Upside Down & Inside Out: How does music convey emotion?

Kira Peck
music-perception-and-cognition
7 min readMay 14, 2022

Emotional Expression via Music Cues

You don’t exactly have to be well-versed in music psychology to suspect that music and emotions are linked. However, the question of why music evokes emotion, and what aspects of music are most key to those processes is one we continue to try and answer. In western musical tradition, we associate minor keys with sad or melancholic feelings, and major modes with joy and triumph, but why in particular is that? What about other emotions? How do we distinguish angry from sad? And what cues arise in other cultures? This study by Grimaud and Eerola sought to answer these questions further.

Many studies have shown that emotions can be conveyed through music, and recognized by listeners. Music can even convey narratives that are recognized across cultural divides. Not only can it convey emotion, it can also impact an individual’s emotional response, which you have likely experienced yourself (perhaps you recognize the tug in your chest when sweet, high strings swell in a romantic or sentimental movie scene, or the jolt of fear cued by classic piercing screeches in a horror movie).

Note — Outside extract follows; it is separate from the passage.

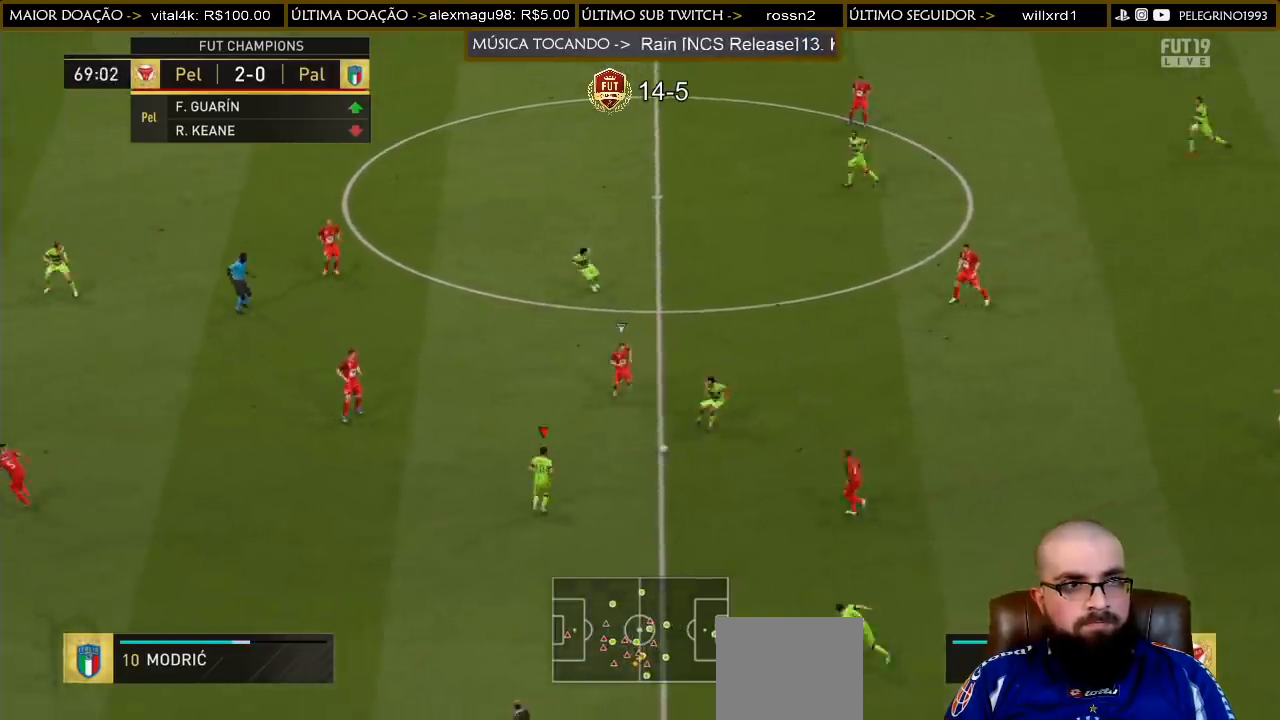
{"buttons": [], "left_stick": "left", "right_stick": "center", "events": []}
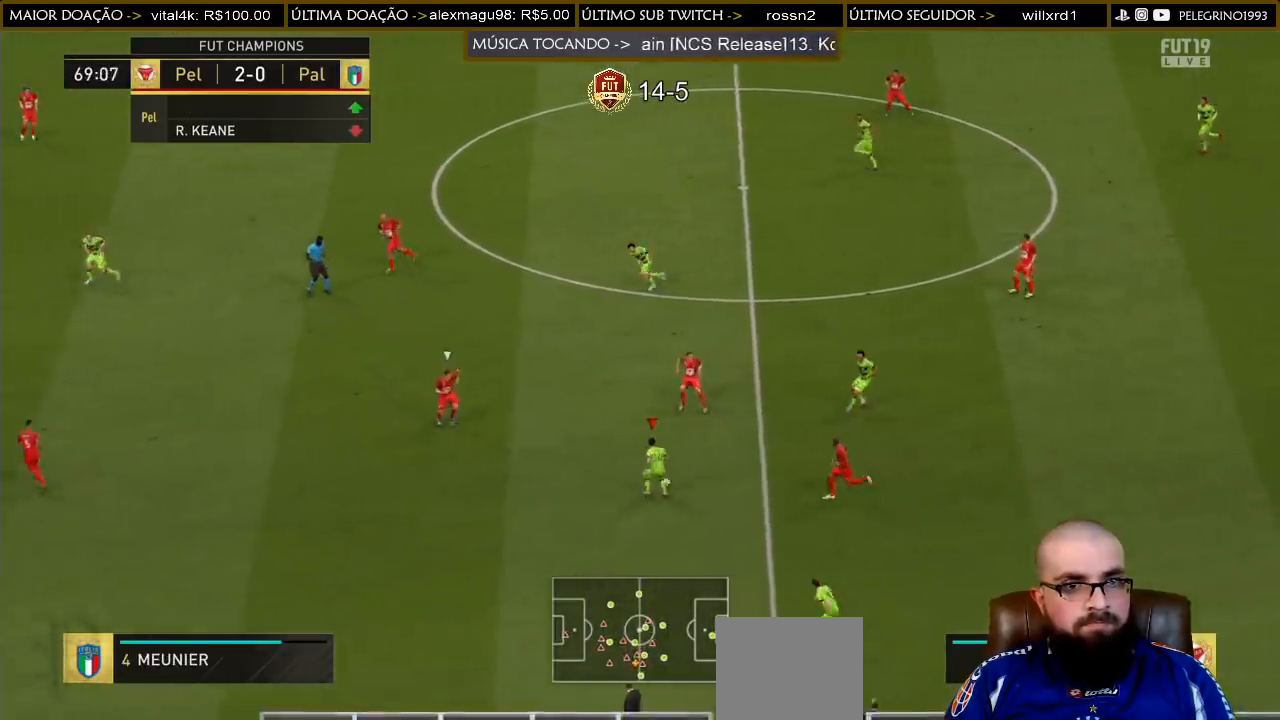
{"buttons": [], "left_stick": "down-left", "right_stick": "center", "events": [[167, "left_stick", "down-left"], [267, "TRIANGLE", "down"], [367, "TRIANGLE", "up"]]}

While not the most obvious example, this song perfectly conveys the earnest tenderness and quiet desperation of the scene, and (I’m not ashamed to admit) makes me emotional even when listening outside of the film.

Grimaud and Eerola make a distinction between two emotional processes that can be cued by music:

  • Perceived emotion: the listeners’ perception of what the emotional expression the music intends to convey
  • Felt/induced emotion: the emotional response the listener has to the music.

There is a pretty fine line between the two, and they often overlap and intersect. However, they are considered distinct modes of emotional responses, and results can reflect differences between them. This study focused on how music communicates perceived emotional expressions to the listener.

Created on canva.com, graphics from Sketchify.

Musical cues can also be separated into two distinct categories. There is some flexibility/ambiguity between these categories (dynamics, for instance, can be manipulated by composers and performers), but this paper’s specific definitions are highlighted below.

Structural cues:

Properties of the music that relate to the score (tempo, mode, other notated/structural aspects of the piece)

  • In this study: tempo, mode, pitch, dynamics

Expressive cues:

Musical features that performers use (articulation, timbre, etc.)

  • In this study: articulation, brightness

(These musical cues are defined below.)

There have been a number of studies in the past that aim to understand what aspects of music influence perceived emotion, but as always, there are significant limitations to these past studies. Some tried to look at structural and expressive cues separately, but the two work together and interact in key ways, so Grimaud and Eerola investigated them simultaneously. Other studies tend to focus on very basic emotions (sadness, happiness, anger, fear, etc.), which doesn’t test as much nuance as people experience. This study wanted to explore more complex emotions that have been perceived in music, as well as the basic ones, for a total of 9: joy, sadness, calmness, anger, fear, surprise, love, longing, power.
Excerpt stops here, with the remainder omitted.